00:02Je suis Leandro Paredes, finale de la Coupe du Monde 2026.
00:04Nous sommes entrés sur le terrain avec le statut de champion en titre.
00:06Nous allons tout donner pendant 120 minutes, mais cette fois, le miracle n'a pas eu lieu.
00:08J'ai pris une grande inspiration, j'ai remis mon maillot en place, les règles du sport de haut niveau,
00:12je les connais.
00:12Quand on gagne, on célèbre tous ensemble, quand on perd, on l'assume seul.
00:15Même si la douleur est immense, il faut toujours savoir rester digne.
00:17Mais ensuite, Gavi passait près de moi et me lançait une phrase pleine de provocations.
00:20Aujourd'hui, il n'y avait ni arbitre ni l'avare pour aider Messie.
00:22A cet instant précis, mon esprit s'est figé.
00:23Toutes les frustrations accumulées, toutes les injustices, ressentis, toute cette colère que j'avais gardée en moi,
00:27tout a explosé en une seconde.
00:29Je me fichais de la diffusion mondiale.
00:30Je me fichais de la cérémonie du champion.
00:31Fisserait le point.
00:32Je me suis retourné, et j'ai avancé par lui.
00:33Ce coup est parti.
00:34Un coup que je regretterais peu, être aux yeux du monde, mais que mon cœur a choisi à cet instant.
00:38La scène qui a suivi est devenue incontrôlable.
00:40Scaloni est arrivé immédiatement pour m'en venir.
00:41Même bloqué par mes coéquipiers, je continuais à avancer.
00:43Mes yeux étaient fixés dans sa direction.
00:44Tu peux prendre le trophée, tu peux célébrer autant que tu veux.
00:47Mais cette phase, tu n'avais pas le droit de prononcer.
00:48Tu n'avais pas le droit de manquer de respect à notre capitaine.
00:51À un homme qui a consacré la moitié de sa vie au football argentin.
00:53Un joueur qui a tout donné pour ses maillots, simplement pour servir ton moment de gloire.
00:56Je joue au football professionnel depuis plus de 10 ans.
00:58J'ai commencé dans les centres de formation à l'Argentine.
00:59J'ai traversé l'Italie avec la Roma, la France avec Paris.
01:01Avant de poursuivre mon chemin à la Juventus.
01:03Toute ma carrière, j'ai été ce milieu de terrain qui fait le travail dans l'ombre.
01:06Celui qui récupère les ballons, celui qui se bat pour les autres.
01:07Je n'ai jamais eu un talent considéré comme exceptionnel.
01:09Je n'ai jamais été le joueur au transfert record.
01:11Mon nom a toujours été associé au travail, aux interceptions, aux tirs au but.
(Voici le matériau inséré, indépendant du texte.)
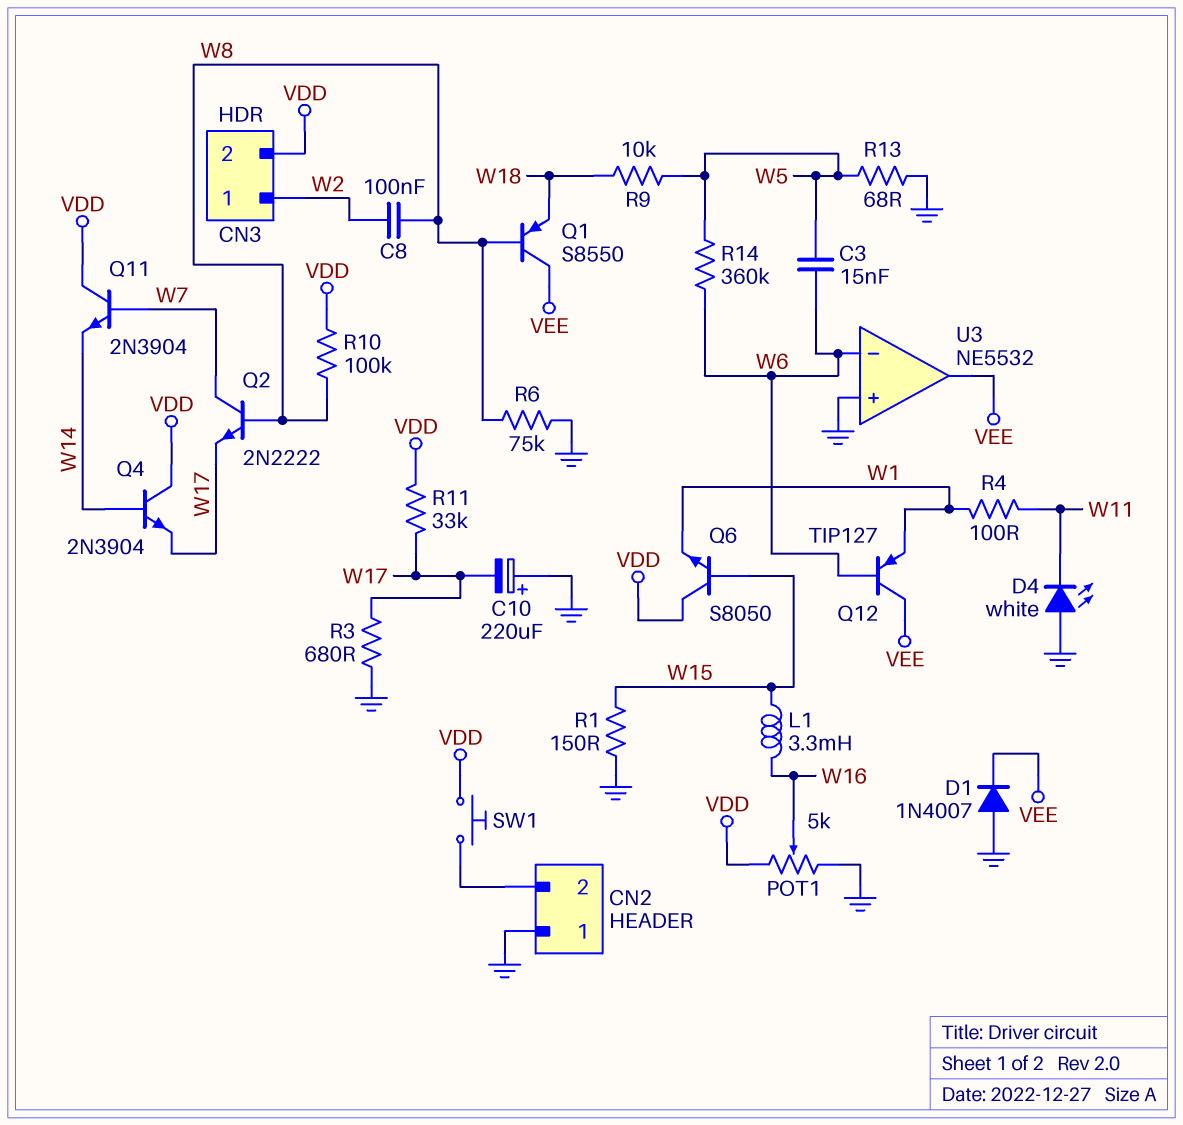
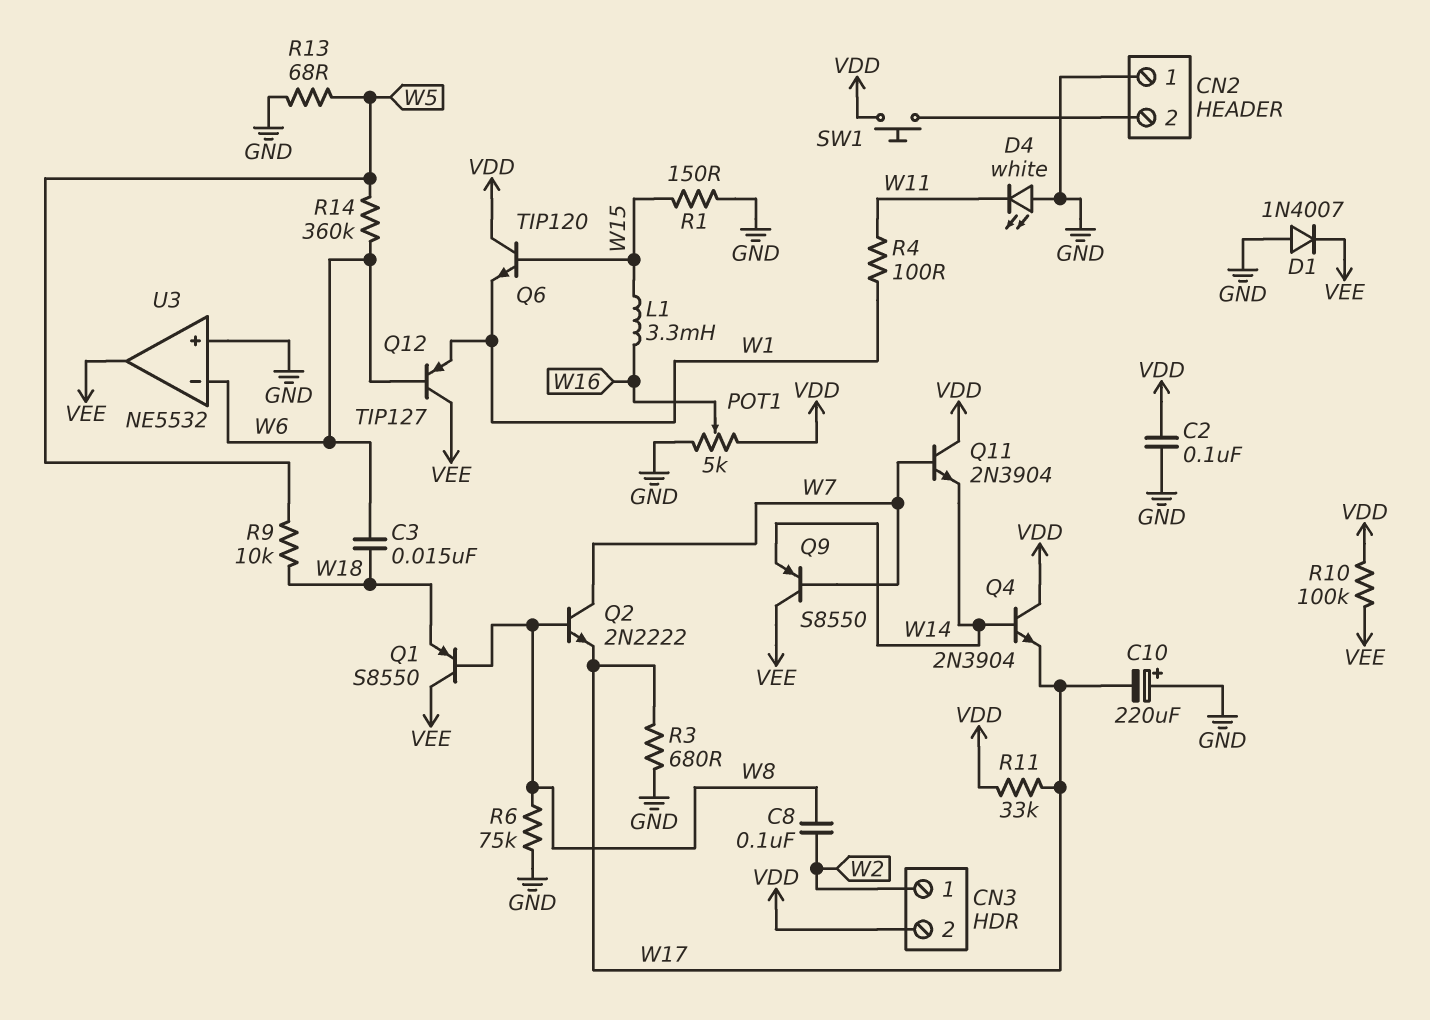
C2: none -> 100nF (GND, VDD)
C3: 15nF (W5, W6) -> 15nF (W6, W18)
Q6: NPN S8050 (B W15, C VDD, E W1) -> NPN TIP120 (B W15, C VDD, E W1)
Q9: none -> PNP S8550 (B W7, C VEE, E W14)
R10: 100k (VDD, W8) -> 100k (VDD, VEE)

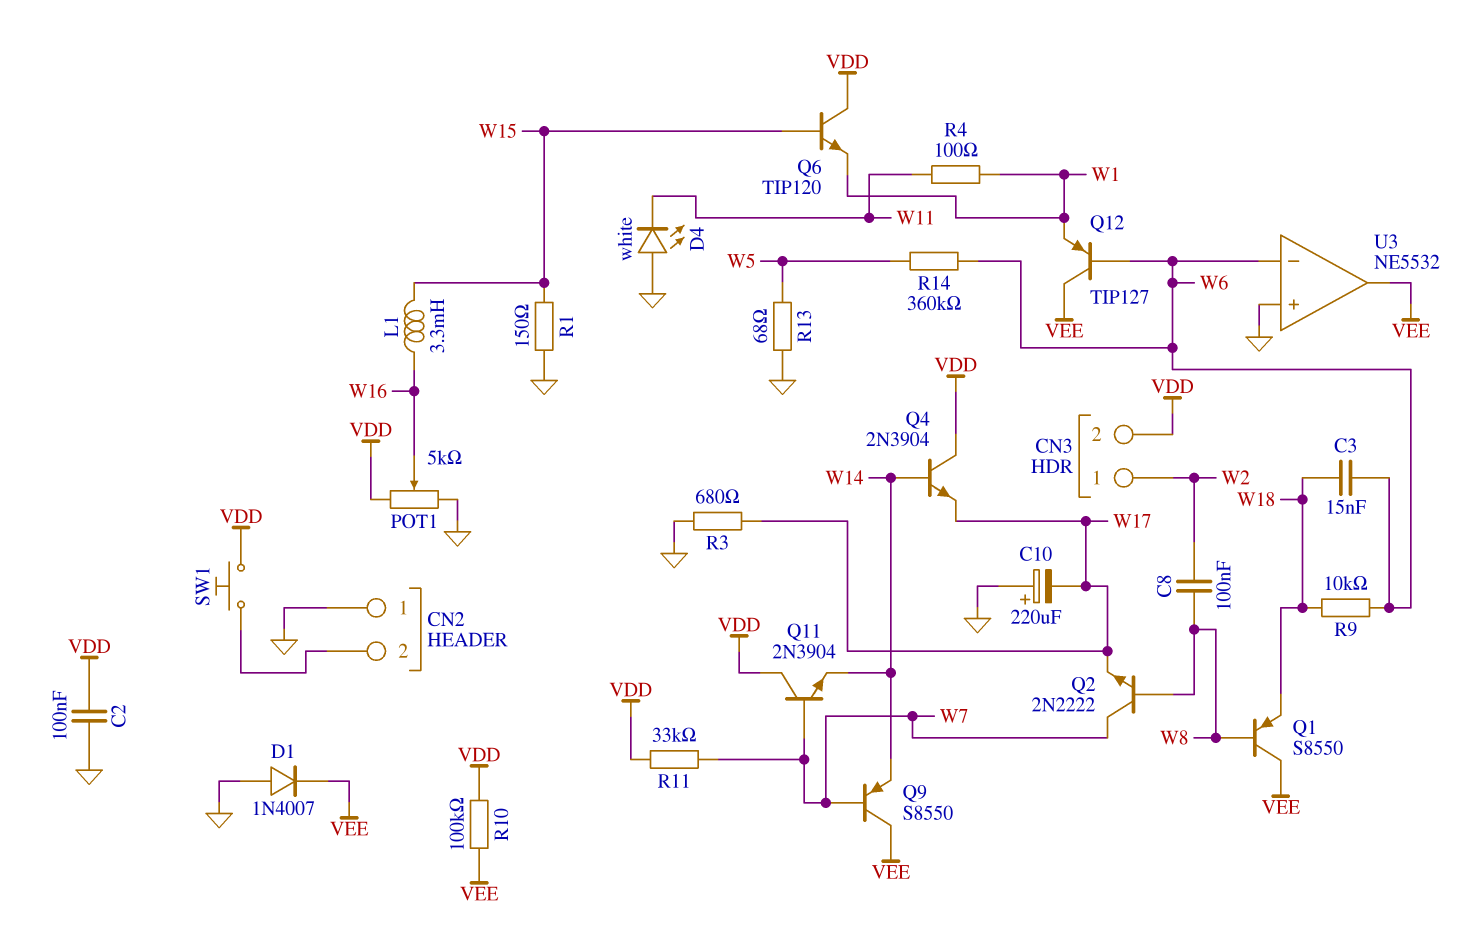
R6: 75k (GND, W8) -> none
R9: 10k (W5, W18) -> 10k (W6, W18)
R11: 33k (VDD, W17) -> 33k (VDD, W7)

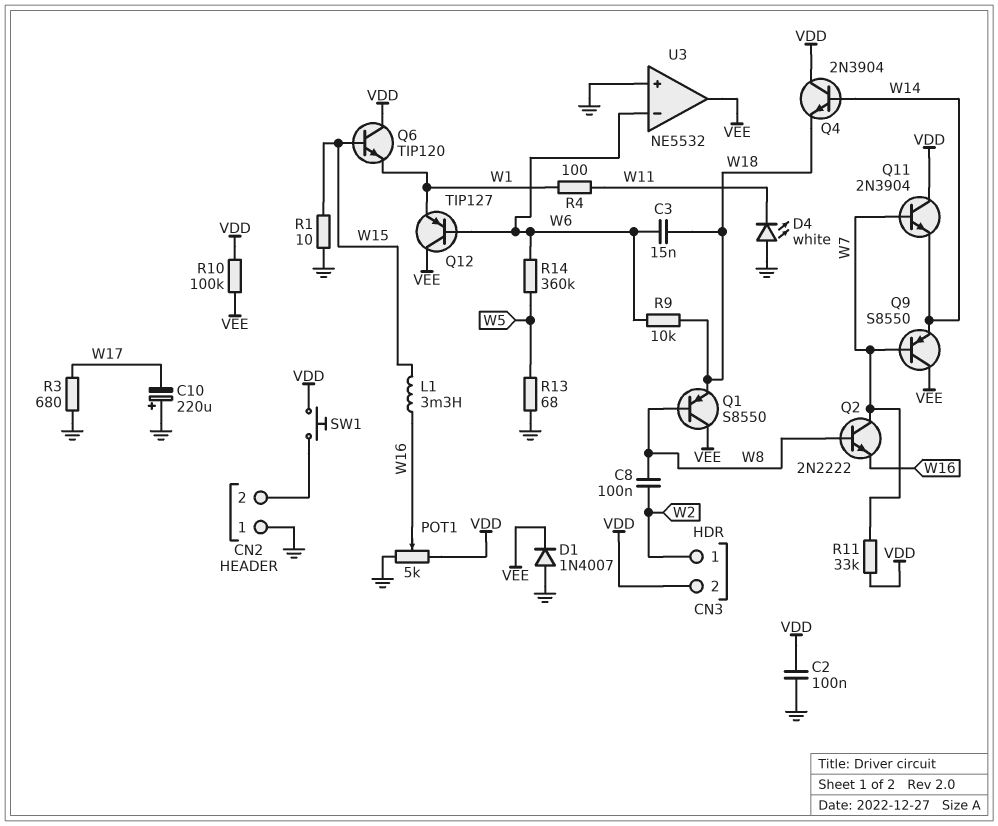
Q2: NPN 2N2222 (B W8, C W7, E W17) -> NPN 2N2222 (B W8, C W7, E W16)
Q4: NPN 2N3904 (B W14, C VDD, E W17) -> NPN 2N3904 (B W14, C VDD, E W18)
R1: 150 (GND, W15) -> 10 (GND, W15)

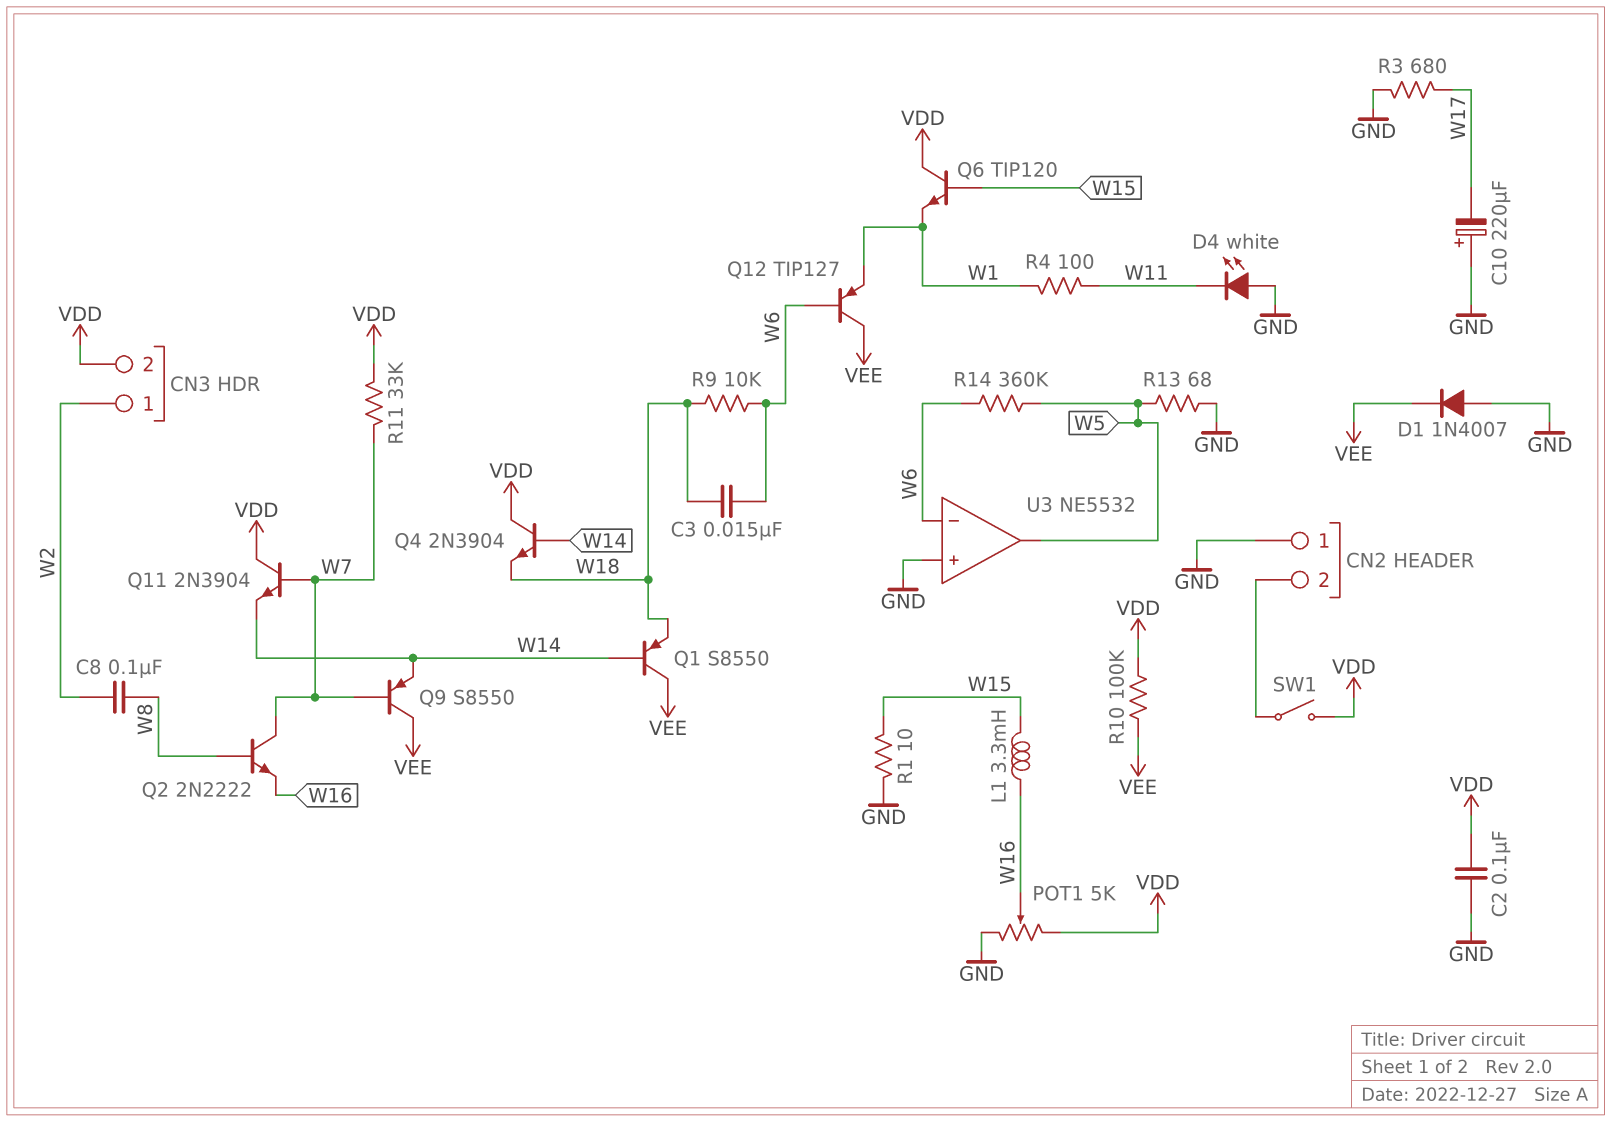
Q1: PNP S8550 (B W8, C VEE, E W18) -> PNP S8550 (B W14, C VEE, E W18)
SW1: button (CN2/2, VDD) -> switch (CN2/2, VDD)
U3 pin out: VEE -> W5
01:14Pas à l'Uiri-Grançard.
01:15Porter le maillot bleu et blanc de l'Argentine, jouer aux côtés de Messi,
01:18c'était un rêve que j'aurais jamais osé imaginer en solitaire adolescent, devant ma télévision.
01:20Avec la sélection nationale, j'ai toujours connu mon rôle.
01:23Je couvre les espaces laissés libres.
01:24Je prends mes responsabilités dans les moments de pression.
01:26Et quand quelqu'un cherche un conflit, je suis le premier à défendre les miens.
01:29Vous pouvez dire que nous avons été moins forts.
01:30Vous pouvez vous manquer de notre échec en tant que champion de titre.
01:31Mais vous ne pouvez pas utiliser les accusations les plus basses
01:33pour salir les efforts d'une légende qui a consacré toute sa vie au football.
01:36C'était probablement la dernière coupe du monde de Messi.
01:37Nous sommes arrivés avec énormément d'espoir.
01:39Nous repartons avec une immense déception.
01:41Mais l'histoire du football argentin ne s'arrête jamais après une seule défaite.
01:42Enzo et McAllister portent déjà l'humilité sur leurs épaules.
01:45L'Otaro et Julien Navares continuent de progresser et deviennent toujours plus dangereux en attaque.
01:48La nouvelle génération reprend maintenant le drapeau bleu et blanc pour continuer à l'aventure.
01:50Ce carton rouge, et même les sanctions que la FIFA pourrait m'infliger ensuite,
01:52je les accepterai toutes.
02:09Le drapeau bleu et blanc ne perdra jamais ses couleurs après une seule défaite.
02:11L'histoire de l'Argentine est encore loin d'être terminée.